→ Problem requirements: Please restate the records that follow exactly, skipping their images.

→ Dataset extract:

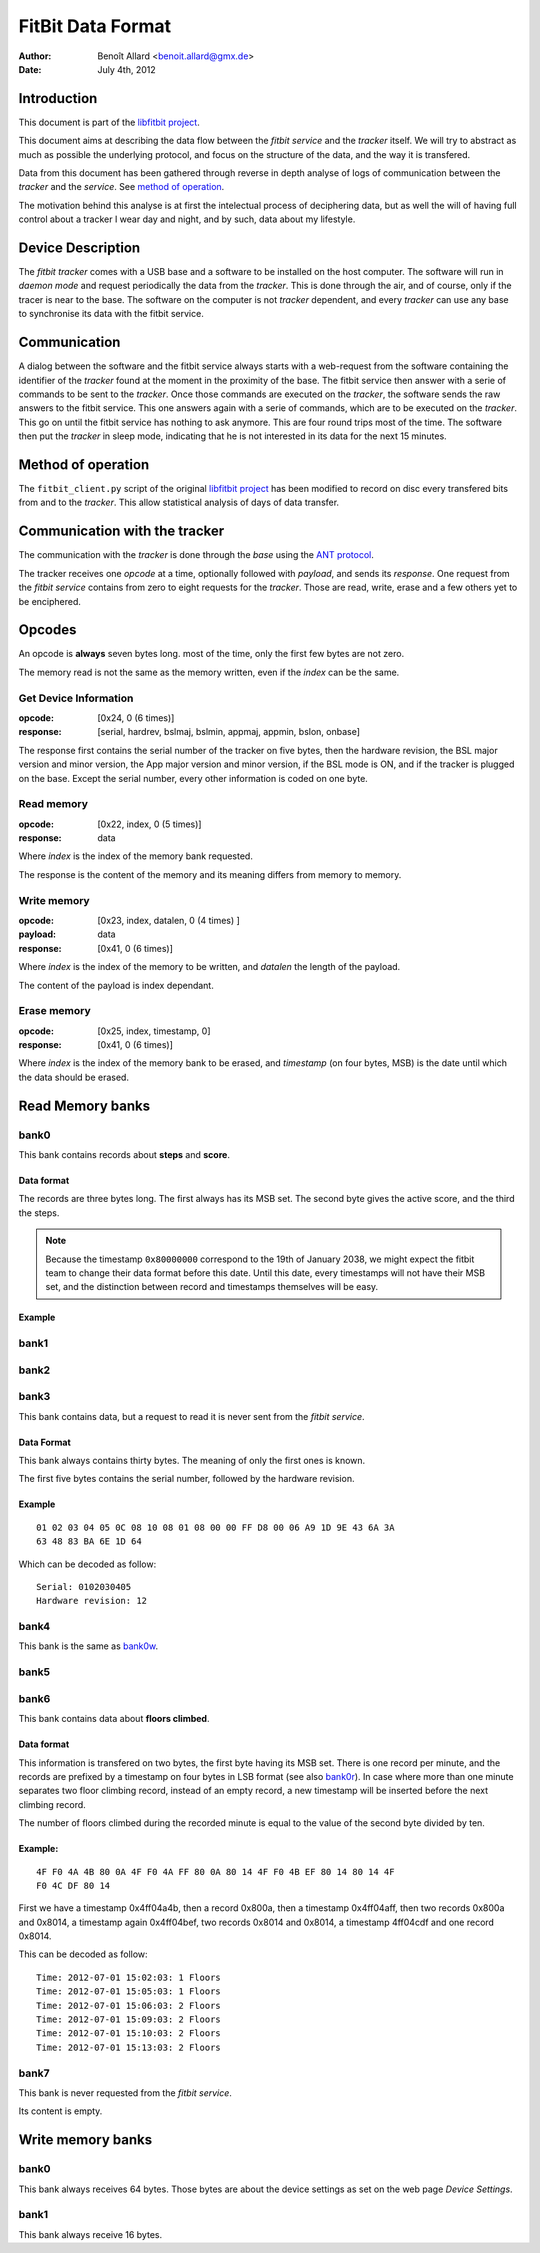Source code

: 
====================
 FitBit Data Format
====================

:author: Benoît Allard <benoit.allard@gmx.de>
:date: July 4th, 2012

Introduction
============

This document is part of the `libfitbit project`_.

This document aims at describing the data flow between the *fitbit
service* and the *tracker* itself. We will try to abstract as much as
possible the underlying protocol, and focus on the structure of the
data, and the way it is transfered.

Data from this document has been gathered through reverse in depth
analyse of logs of communication between the *tracker* and the
*service*. See `method of operation`_.

The motivation behind this analyse is at first the intelectual process
of deciphering data, but as well the will of having full control about
a tracker I wear day and night, and by such, data about my lifestyle.

Device Description
==================

The *fitbit tracker* comes with a USB base and a software to be
installed on the host computer. The software will run in *daemon mode*
and request periodically the data from the *tracker*. This is done
through the air, and of course, only if the tracer is near to the
base. The software on the computer is not *tracker* dependent, and
every *tracker* can use any base to synchronise its data with the
fitbit service.

Communication
=============

A dialog between the software and the fitbit service always starts
with a web-request from the software containing the identifier of the
*tracker* found at the moment in the proximity of the base. The fitbit
service then answer with a serie of commands to be sent to the
*tracker*. Once those commands are executed on the *tracker*, the
software sends the raw answers to the fitbit service. This one answers
again with a serie of commands, which are to be executed on the
*tracker*. This go on until the fitbit service has nothing to ask
anymore. This are four round trips most of the time. The software then
put the *tracker* in sleep mode, indicating that he is not interested
in its data for the next 15 minutes.

Method of operation
===================

The ``fitbit_client.py`` script of the original `libfitbit project`_
has been modified to record on disc every transfered bits from and to
the *tracker*. This allow statistical analysis of days of data
transfer.

Communication with the tracker
==============================

The communication with the *tracker* is done through the *base* using
the `ANT protocol`_.

The tracker receives one *opcode* at a time, optionally followed with
*payload*, and sends its *response*. One request from the *fitbit
service* contains from zero to eight requests for the *tracker*. Those
are read, write, erase and a few others yet to be enciphered.

Opcodes
=======

An opcode is **always** seven bytes long. most of the time, only the
first few bytes are not zero.

The memory read is not the same as the memory written, even if the
*index* can be the same.

Get Device Information
----------------------

:opcode: [0x24, 0 (6 times)]
:response: [serial, hardrev, bslmaj, bslmin, appmaj, appmin, bslon,
  onbase]

The response first contains the serial number of the tracker on five
bytes, then the hardware revision, the BSL major version and minor
version, the App major version and minor version, if the BSL mode is
ON, and if the tracker is plugged on the base. Except the serial
number, every other information is coded on one byte.

Read memory
-----------

:opcode: [0x22, index, 0 (5 times)]
:response: data

Where *index* is the index of the memory bank requested.

The response is the content of the memory and its meaning differs from
memory to memory.

Write memory
------------

:opcode: [0x23, index, datalen, 0 (4 times) ]
:payload: data
:response: [0x41, 0 (6 times)]

Where *index* is the index of the memory to be written, and *datalen* the
length of the payload.

The content of the payload is index dependant.

Erase memory
------------

:opcode: [0x25, index, timestamp, 0]
:response: [0x41, 0 (6 times)]

Where *index* is the index of the memory bank to be erased, and
*timestamp* (on four bytes, MSB) is the date until which the data
should be erased.

Read Memory banks
=================

.. _bank0r:

bank0
-----

This bank contains records about **steps** and **score**.

Data format
...........

The records are three bytes long. The first always has its MSB
set. The second byte gives the active score, and the third the steps.

.. note:: Because the timestamp ``0x80000000`` correspond to the 19th
          of January 2038, we might expect the fitbit team to change
          their data format before this date. Until this date, every
          timestamps will not have their MSB set, and the distinction
          between record and timestamps themselves will be easy. 

Example
.......

bank1
-----

bank2
-----

bank3
-----

This bank contains data, but a request to read it is never sent from
the *fitbit service*.

Data Format
...........

This bank always contains thirty bytes. The meaning of only the first
ones is known.

The first five bytes contains the serial number, followed by the
hardware revision.

Example
.......

::

  01 02 03 04 05 0C 08 10 08 01 08 00 00 FF D8 00 06 A9 1D 9E 43 6A 3A
  63 48 83 BA 6E 1D 64

Which can be decoded as follow::

  Serial: 0102030405
  Hardware revision: 12

bank4
-----

This bank is the same as `bank0w`_.

bank5
-----

bank6
-----

This bank contains data about **floors climbed**.

Data format
...........

This information is transfered on two bytes, the first byte having its
MSB set. There is one record per minute, and the records are prefixed
by a timestamp on four bytes in LSB format (see also `bank0r`_). In
case where more than one minute separates two floor climbing record,
instead of an empty record, a new timestamp will be inserted before
the next climbing record. 

The number of floors climbed during the recorded minute is equal to
the value of the second byte divided by ten. 

Example:
........

::

  4F F0 4A 4B 80 0A 4F F0 4A FF 80 0A 80 14 4F F0 4B EF 80 14 80 14 4F
  F0 4C DF 80 14 

First we have a timestamp 0x4ff04a4b, then a record 0x800a, then a
timestamp 0x4ff04aff, then two records 0x800a and 0x8014, a timestamp
again 0x4ff04bef, two records 0x8014 and 0x8014, a timestamp 4ff04cdf
and one record 0x8014. 

This can be decoded as follow::

  Time: 2012-07-01 15:02:03: 1 Floors
  Time: 2012-07-01 15:05:03: 1 Floors
  Time: 2012-07-01 15:06:03: 2 Floors
  Time: 2012-07-01 15:09:03: 2 Floors
  Time: 2012-07-01 15:10:03: 2 Floors
  Time: 2012-07-01 15:13:03: 2 Floors

bank7
-----

This bank is never requested from the *fitbit service*.

Its content is empty.

Write memory banks
==================

.. _bank0w:

bank0
-----

This bank always receives 64 bytes. Those bytes are about the device
settings as set on the web page *Device Settings*.

bank1
-----

This bank always receive 16 bytes.

.. _`libfitbit project`: https://github.com/qdot/libfitbit
.. _`ANT protocol`: something here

→ Solution:
Source code

: 
====================
 FitBit Data Format
====================

:author: Benoît Allard <benoit.allard@gmx.de>
:date: July 4th, 2012

Introduction
============

This document is part of the `libfitbit project`_.

This document aims at describing the data flow between the *fitbit
service* and the *tracker* itself. We will try to abstract as much as
possible the underlying protocol, and focus on the structure of the
data, and the way it is transfered.

Data from this document has been gathered through reverse in depth
analyse of logs of communication between the *tracker* and the
*service*. See `method of operation`_.

The motivation behind this analyse is at first the intelectual process
of deciphering data, but as well the will of having full control about
a tracker I wear day and night, and by such, data about my lifestyle.

Device Description
==================

The *fitbit tracker* comes with a USB base and a software to be
installed on the host computer. The software will run in *daemon mode*
and request periodically the data from the *tracker*. This is done
through the air, and of course, only if the tracer is near to the
base. The software on the computer is not *tracker* dependent, and
every *tracker* can use any base to synchronise its data with the
fitbit service.

Communication
=============

A dialog between the software and the fitbit service always starts
with a web-request from the software containing the identifier of the
*tracker* found at the moment in the proximity of the base. The fitbit
service then answer with a serie of commands to be sent to the
*tracker*. Once those commands are executed on the *tracker*, the
software sends the raw answers to the fitbit service. This one answers
again with a serie of commands, which are to be executed on the
*tracker*. This go on until the fitbit service has nothing to ask
anymore. This are four round trips most of the time. The software then
put the *tracker* in sleep mode, indicating that he is not interested
in its data for the next 15 minutes.

Method of operation
===================

The ``fitbit_client.py`` script of the original `libfitbit project`_
has been modified to record on disc every transfered bits from and to
the *tracker*. This allow statistical analysis of days of data
transfer.

Communication with the tracker
==============================

The communication with the *tracker* is done through the *base* using
the `ANT protocol`_.

The tracker receives one *opcode* at a time, optionally followed with
*payload*, and sends its *response*. One request from the *fitbit
service* contains from zero to eight requests for the *tracker*. Those
are read, write, erase and a few others yet to be enciphered.

Opcodes
=======

An opcode is **always** seven bytes long. most of the time, only the
first few bytes are not zero.

The memory read is not the same as the memory written, even if the
*index* can be the same.

Get Device Information
----------------------

:opcode: [0x24, 0 (6 times)]
:response: [serial, hardrev, bslmaj, bslmin, appmaj, appmin, bslon,
  onbase]

The response first contains the serial number of the tracker on five
bytes, then the hardware revision, the BSL major version and minor
version, the App major version and minor version, if the BSL mode is
ON, and if the tracker is plugged on the base. Except the serial
number, every other information is coded on one byte.

Read memory
-----------

:opcode: [0x22, index, 0 (5 times)]
:response: data

Where *index* is the index of the memory bank requested.

The response is the content of the memory and its meaning differs from
memory to memory.

Write memory
------------

:opcode: [0x23, index, datalen, 0 (4 times) ]
:payload: data
:response: [0x41, 0 (6 times)]

Where *index* is the index of the memory to be written, and *datalen* the
length of the payload.

The content of the payload is index dependant.

Erase memory
------------

:opcode: [0x25, index, timestamp, 0]
:response: [0x41, 0 (6 times)]

Where *index* is the index of the memory bank to be erased, and
*timestamp* (on four bytes, MSB) is the date until which the data
should be erased.

Read Memory banks
=================

.. _bank0r:

bank0
-----

This bank contains records about **steps** and **score**.

Data format
...........

The records are three bytes long. The first always has its MSB
set. The second byte gives the active score, and the third the steps.

.. note:: Because the timestamp ``0x80000000`` correspond to the 19th
          of January 2038, we might expect the fitbit team to change
          their data format before this date. Until this date, every
          timestamps will not have their MSB set, and the distinction
          between record and timestamps themselves will be easy. 

Example
.......

bank1
-----

bank2
-----

bank3
-----

This bank contains data, but a request to read it is never sent from
the *fitbit service*.

Data Format
...........

This bank always contains thirty bytes. The meaning of only the first
ones is known.

The first five bytes contains the serial number, followed by the
hardware revision.

Example
.......

::

  01 02 03 04 05 0C 08 10 08 01 08 00 00 FF D8 00 06 A9 1D 9E 43 6A 3A
  63 48 83 BA 6E 1D 64

Which can be decoded as follow::

  Serial: 0102030405
  Hardware revision: 12

bank4
-----

This bank is the same as `bank0w`_.

bank5
-----

bank6
-----

This bank contains data about **floors climbed**.

Data format
...........

This information is transfered on two bytes, the first byte having its
MSB set. There is one record per minute, and the records are prefixed
by a timestamp on four bytes in LSB format (see also `bank0r`_). In
case where more than one minute separates two floor climbing record,
instead of an empty record, a new timestamp will be inserted before
the next climbing record. 

The number of floors climbed during the recorded minute is equal to
the value of the second byte divided by ten. 

Example:
........

::

  4F F0 4A 4B 80 0A 4F F0 4A FF 80 0A 80 14 4F F0 4B EF 80 14 80 14 4F
  F0 4C DF 80 14 

First we have a timestamp 0x4ff04a4b, then a record 0x800a, then a
timestamp 0x4ff04aff, then two records 0x800a and 0x8014, a timestamp
again 0x4ff04bef, two records 0x8014 and 0x8014, a timestamp 4ff04cdf
and one record 0x8014. 

This can be decoded as follow::

  Time: 2012-07-01 15:02:03: 1 Floors
  Time: 2012-07-01 15:05:03: 1 Floors
  Time: 2012-07-01 15:06:03: 2 Floors
  Time: 2012-07-01 15:09:03: 2 Floors
  Time: 2012-07-01 15:10:03: 2 Floors
  Time: 2012-07-01 15:13:03: 2 Floors

bank7
-----

This bank is never requested from the *fitbit service*.

Its content is empty.

Write memory banks
==================

.. _bank0w:

bank0
-----

This bank always receives 64 bytes. Those bytes are about the device
settings as set on the web page *Device Settings*.

bank1
-----

This bank always receive 16 bytes.

.. _`libfitbit project`: https://github.com/qdot/libfitbit
.. _`ANT protocol`: something here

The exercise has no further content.